The men in the multi-colored robes instead of removing the culprits and handing them over to the civil authorities transferred them to other parishes or schools where, inevitably, the abuse continued. In recent times as the church has been forced to become more transparent, the depth and extent of the abuse, stretching to the highest levels in the church, has left the membership stunned.
How could such awful abuse of vulnerable children take place and then be covered up by powerful men of the cloth whose main instinct was to protect not the children but the institution?
The hierarchical structure of the church was revealed in scandalous disarray, a complete shambles. Nobody took responsibility for all the malfeasance against children.

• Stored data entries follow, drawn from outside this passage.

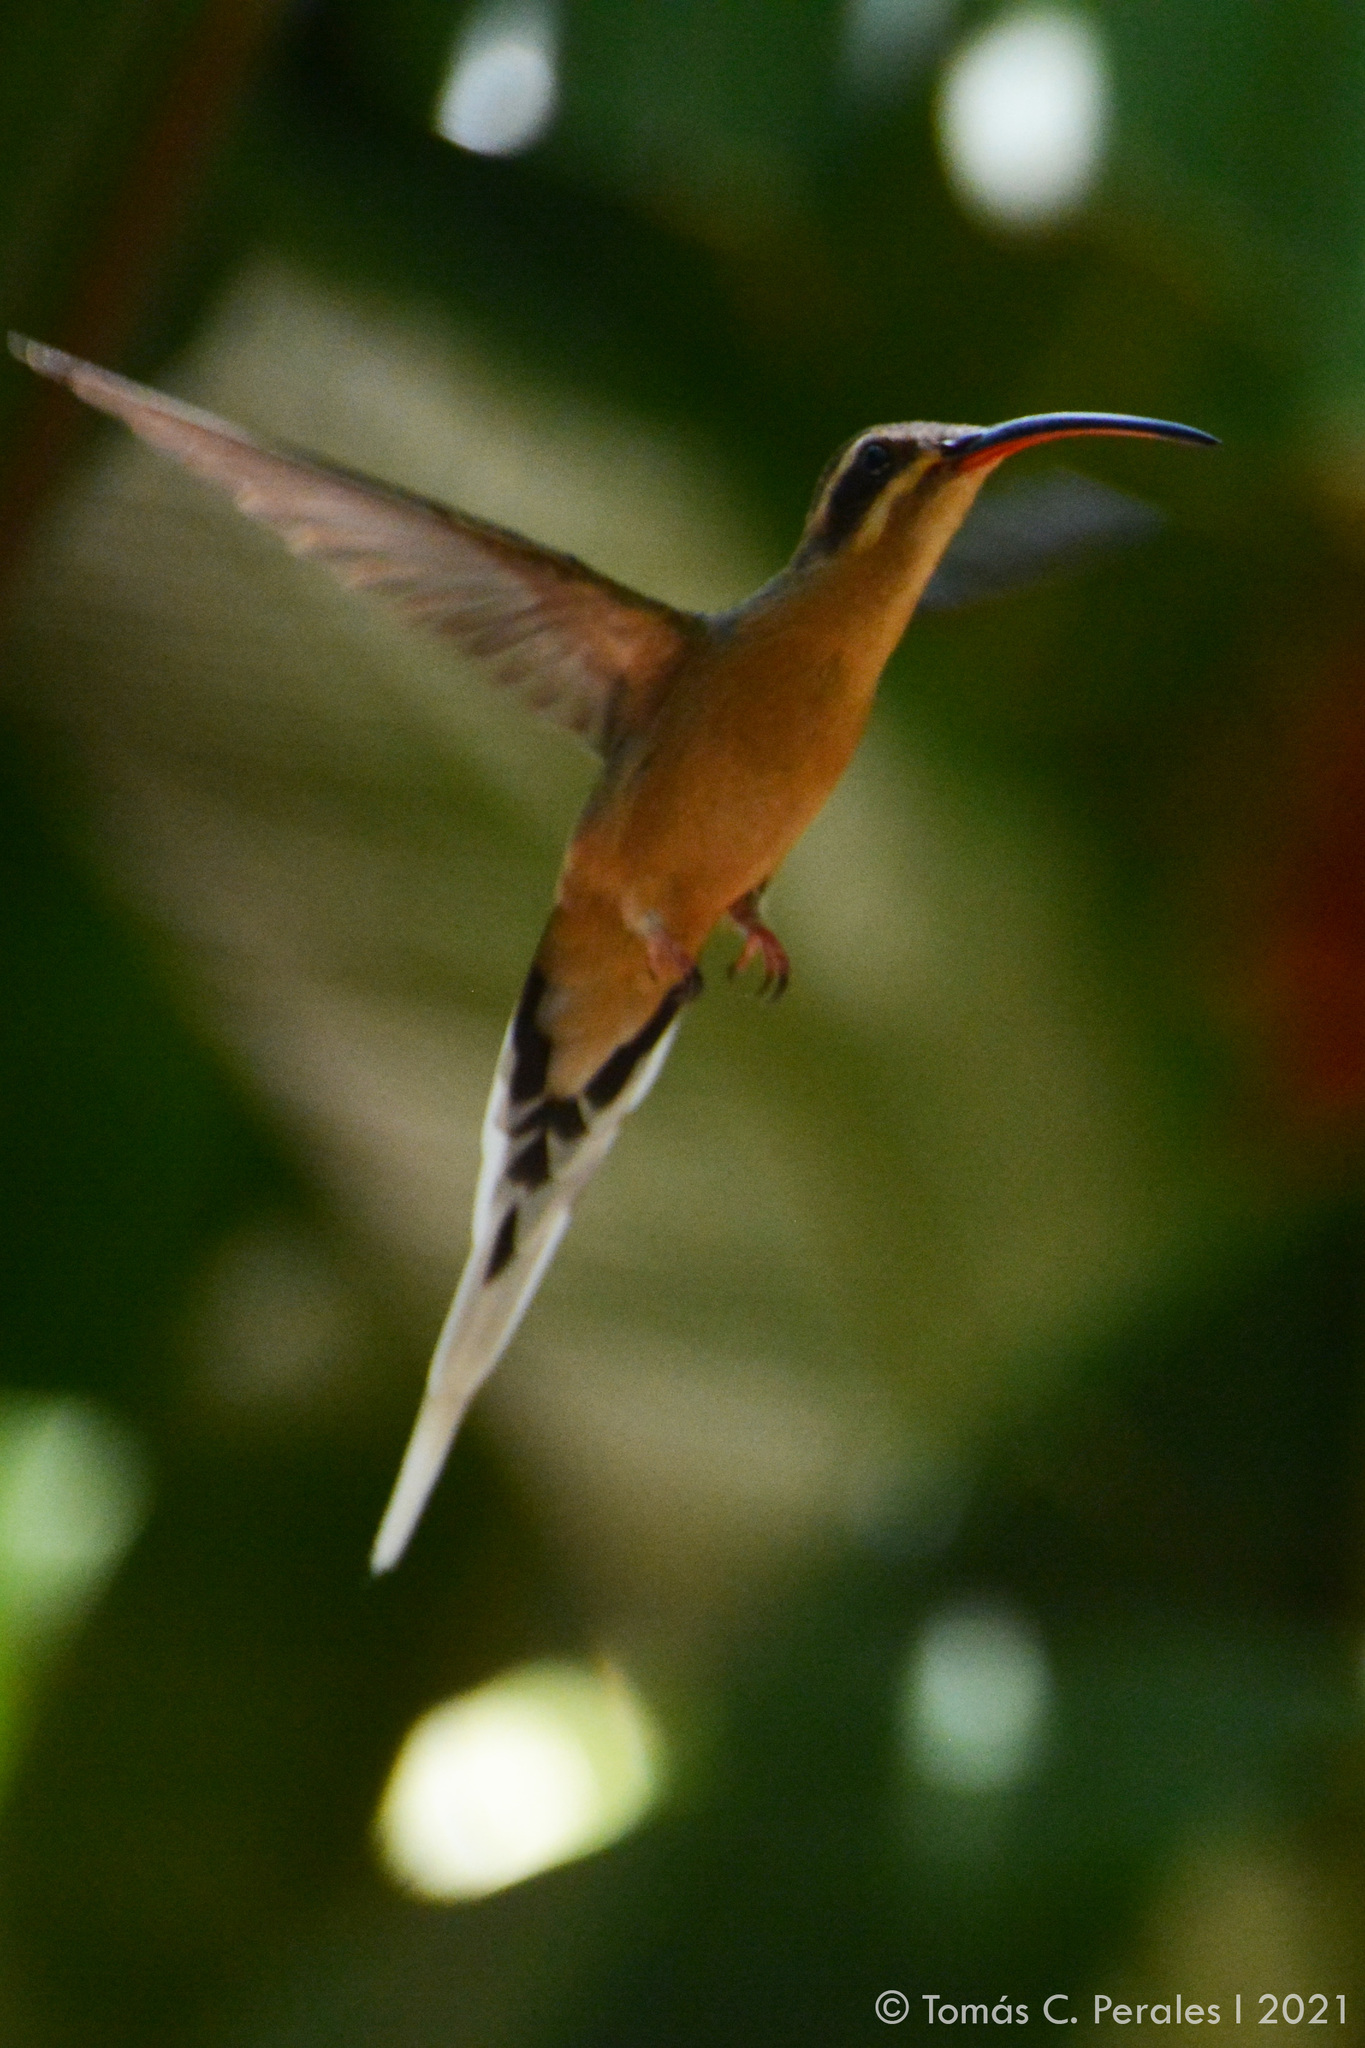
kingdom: Animalia
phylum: Chordata
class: Aves
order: Apodiformes
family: Trochilidae
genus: Phaethornis
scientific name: Phaethornis pretrei
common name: Planalto hermit
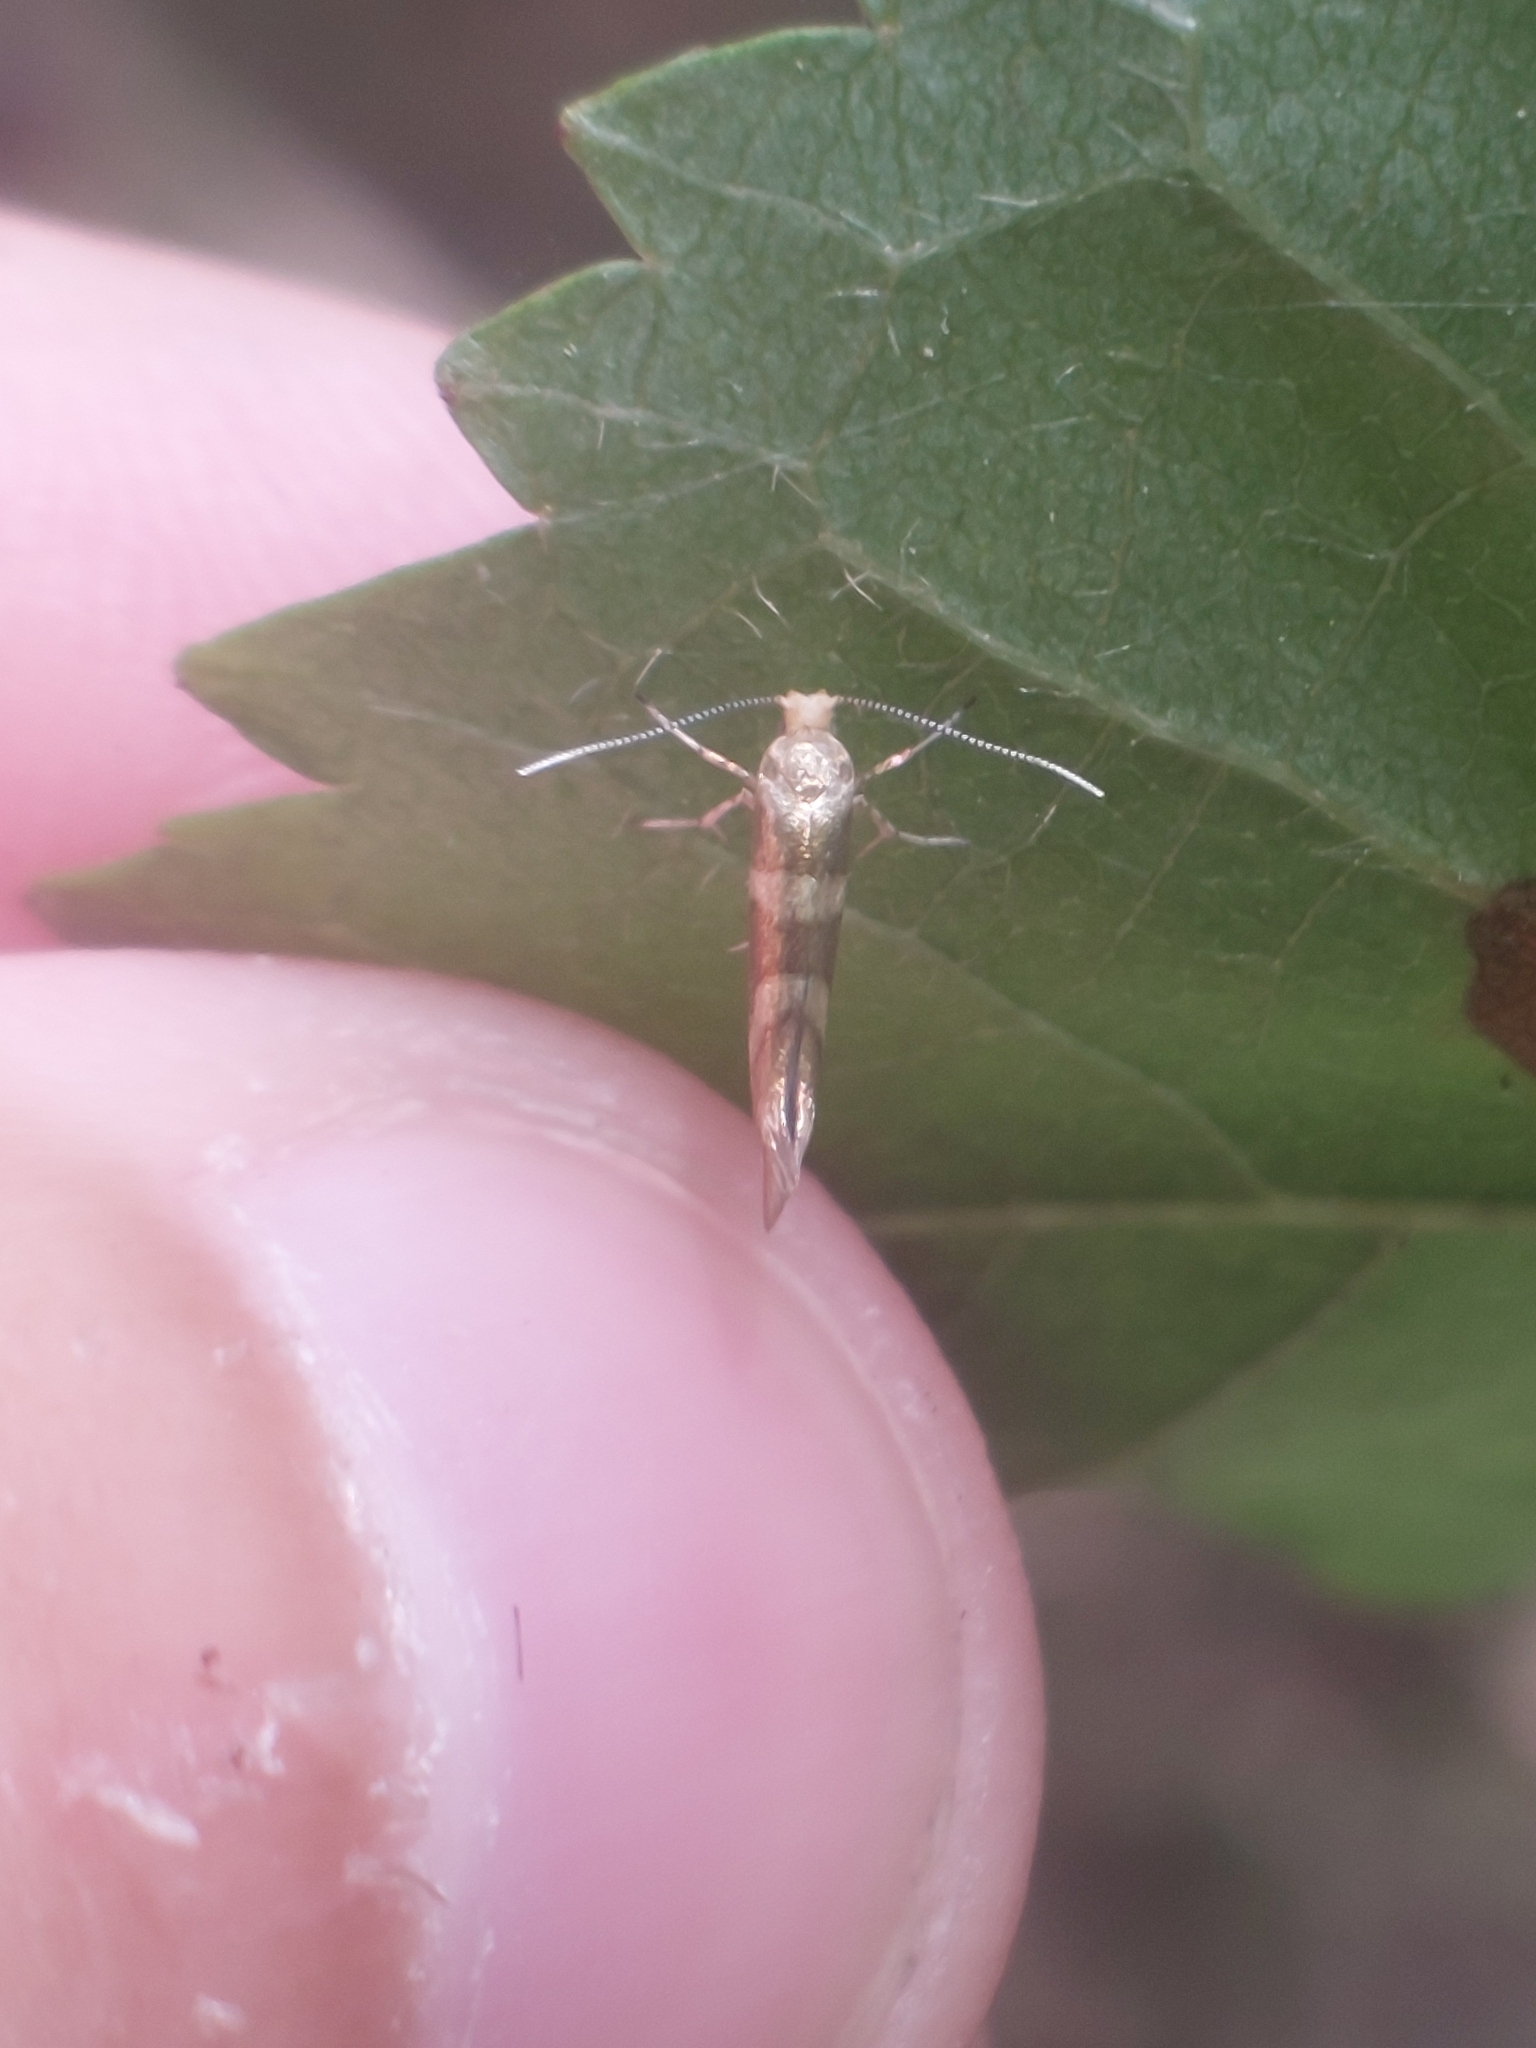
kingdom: Animalia
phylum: Arthropoda
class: Insecta
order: Lepidoptera
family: Argyresthiidae
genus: Argyresthia
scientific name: Argyresthia goedartella
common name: Golden argent
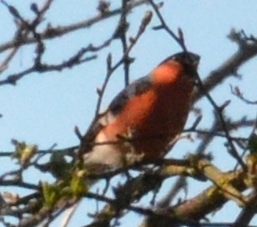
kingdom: Animalia
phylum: Chordata
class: Aves
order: Passeriformes
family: Fringillidae
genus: Pyrrhula
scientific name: Pyrrhula pyrrhula
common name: Eurasian bullfinch
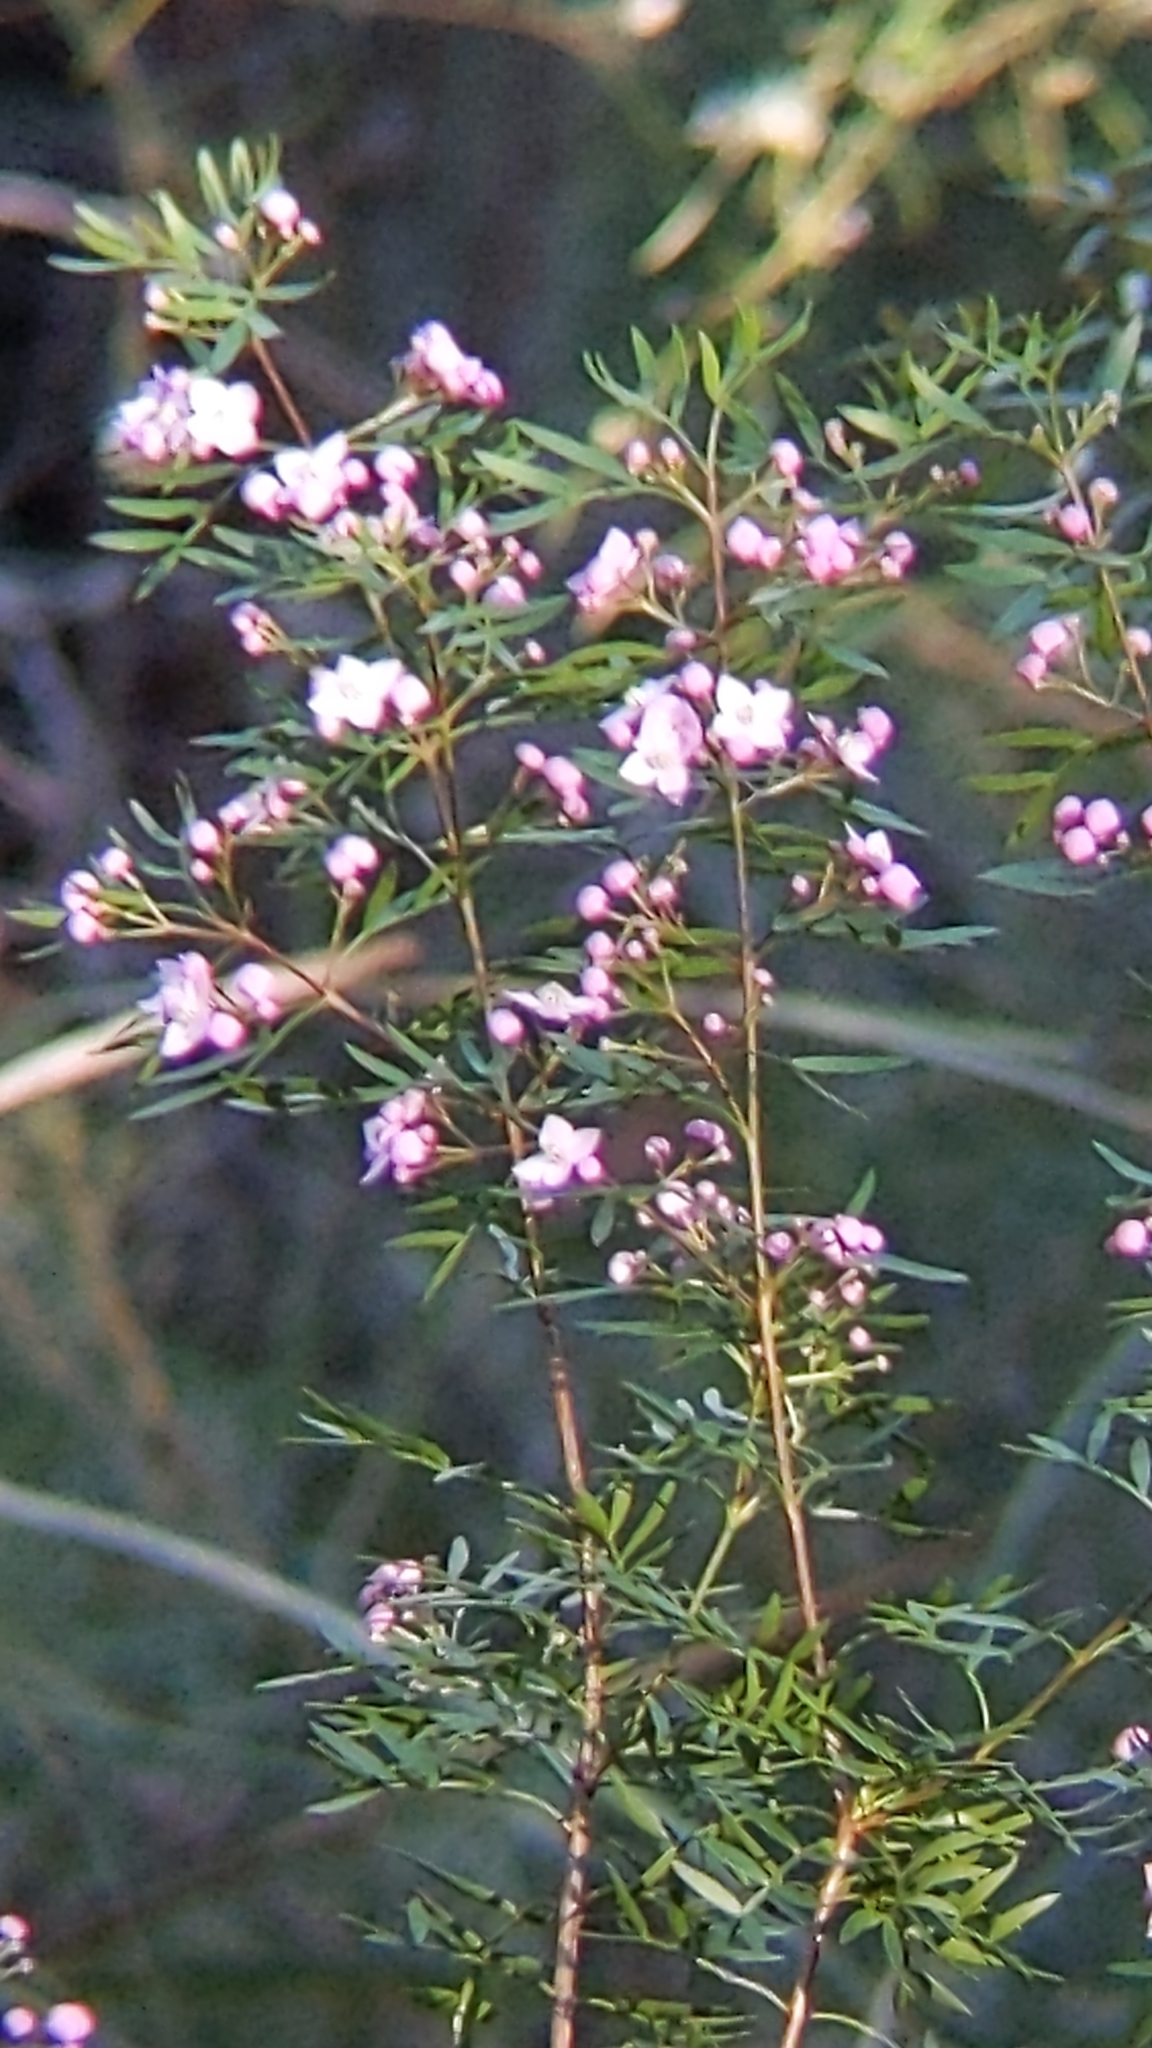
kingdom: Plantae
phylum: Tracheophyta
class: Magnoliopsida
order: Sapindales
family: Rutaceae
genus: Boronia
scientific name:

Many Catholics pointed out that if parents or grandparents were making the decisions about dealing with predator clerics instead of male celibates, the crisis would have been handled maturely and with an eye towards the safety of the children not the protection of the institution.
About 700,000 Catholics in America and even higher percentages in other Western countries leave the church every year out of disgust for – among other matters - its corrupt hierarchical culture. Perhaps the Spirit’s promptings now point in the direction of a clear democratic approach, abandoning the failed hierarchical model in favor of meaningful inclusion and participation at all levels of decision-making.